Comment ce projet s’est-il construit au cours de la recherche ? La stratégie adoptée est qualifiée d’émergente. Le questionnement initial s’intéressait aux théâtres subventionnés et aux pressions exercées à leur égard par leur tutelle dans un contexte de fragilisation des subventions publiques culturelles. Un mémoire de recherche a été entrepris en 2012 sur ce thème. Il cherchait à analyser les stratégies de légitimation utilisées par un théâtre subventionné auprès des pouvoirs publics. Cette recherche se basait sur les rapports d’activité d’un Centre Dramatique National et avait permis de rencontrer les membres de la direction de ce théâtre.

Ce point de départ a conduit à se documenter sur l’histoire des politiques culturelles publiques en France et à la place occupée par le théâtre dans ces politiques. Parallèlement à ce premier travail de contextualisation, nous avons assisté à une conférence en novembre 2012 au théâtre National de Bretagne. Cette conférence intitulée « Les Etats du théâtre » réunissait des directeurs de théâtres, de festivals ainsi que des comédiens et des metteurs en scène. Des responsables politiques en charge de la culture étaient également présents. Le but de cette rencontre était de faire un bilan du théâtre subventionné alors que l’Etat commence à infléchir sa politique de soutien. Au cours des différentes tables rondes, plusieurs thématiques décisives sont apparues. La première est le lien très fort qui était fait entre la création artistique et les murs du théâtre. Il a souvent été répété lors de cette conférence que les artistes avaient besoin de murs, d’un « abri » pour travailler. Le caractère incontournable de l’espace pour la création théâtrale est évoqué par les acteurs de terrain eux-mêmes. La deuxième thématique est celle du manque d’espace pour les artistes dans le circuit du théâtre public. Par public, nous entendons les structures qui ont été créées sous l’impulsion des pouvoirs publics. Il a été longuement souligné l’impossibilité pour les jeunes générations de pénétrer dans ce circuit. Nous avons vu ici se dessiner les contours d’un questionnement empirique autour de la lutte pour un espace.

Ce questionnement a été le véritable commencement de la démarche de recherche. Certaines interrogations subsistaient. C’est la découverte d’un numéro de la revue Outrescène sur les nouveaux lieux de créations qui a fait avancer le processus de recherche. La question du manque d’espace pour la création était le sujet central de cette revue. Plusieurs directeurs de théâtre essayant d’aménager des espaces étaient interviewés. Ils racontaient le processus qui

132 les avait menés à lutter pour ce point et les difficultés éprouvées à le défendre face au reste du secteur. Cette revue a permis d’une part de resserrer l’objet de recherche. Il fallait se concentrer sur des lieux particuliers qui essayaient de défendre ce point de vue. D’autre part, les lieux présentés dans cette revue pouvaient constituer une base pour démarrer le travail de terrain. Les premiers entretiens réalisés se firent avec des acteurs des lieux cités dans la revue. Le contour de cet objet de recherche était encore flottant. Ces théâtres semblaient se distinguer par leur approche différente de la création, mais les éléments qui pouvaient les rassembler et justifier leur étude étaient encore à circonscrire.

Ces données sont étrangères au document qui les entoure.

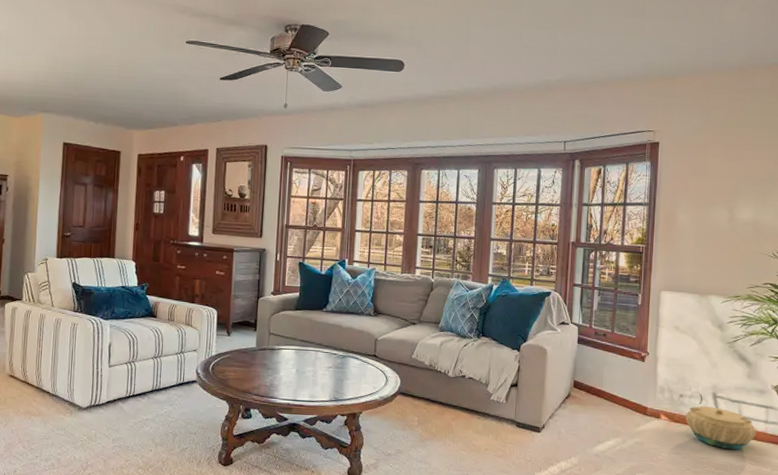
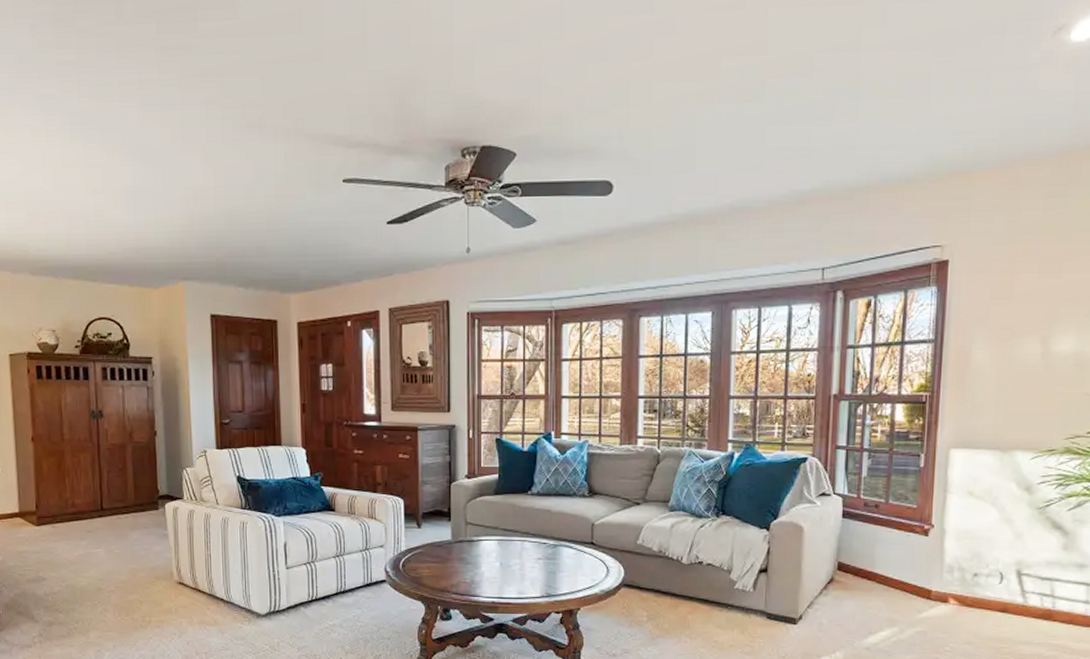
basket: present [686,406,756,450] -> none [981,586,1073,637]

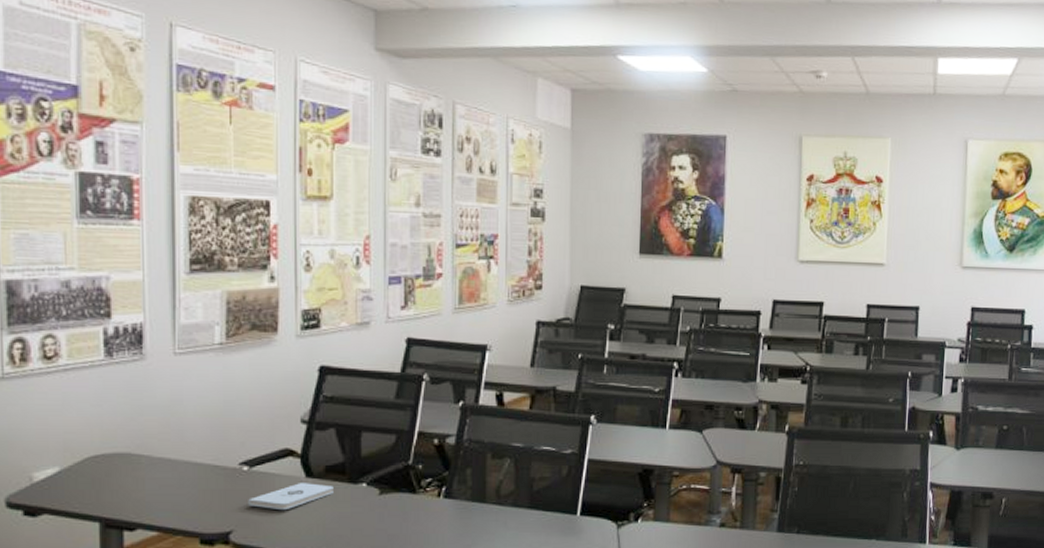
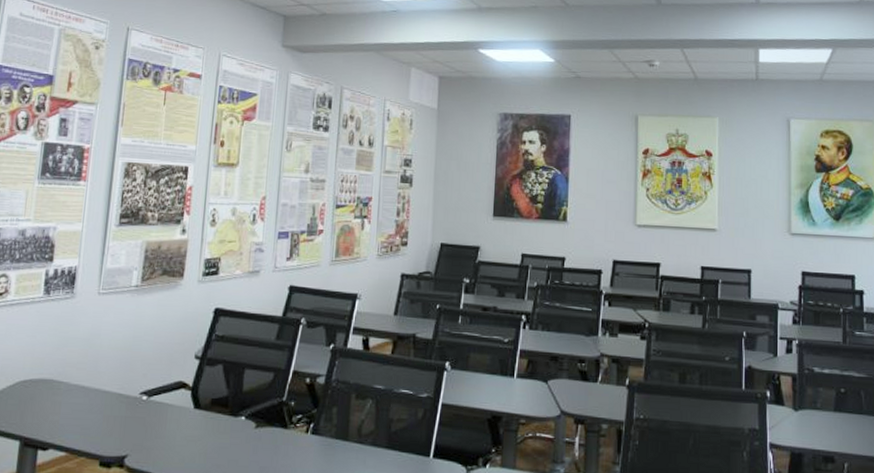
notepad: present [248,483,333,511] -> none [143,413,217,439]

Ce point fut résolu au cours d’un des premiers entretiens menés. Lors du rendez-vous, la répondante a mentionné l’existence d’un réseau dont son théâtre faisait partie. A travers ce réseau, le manque d’espace pour les artistes est largement débattu. En fin de compte, les organisations intégrées à cette étude de cas sont celles repérées dans la revue Outrescène et celles qui ont adhéré à ce réseau.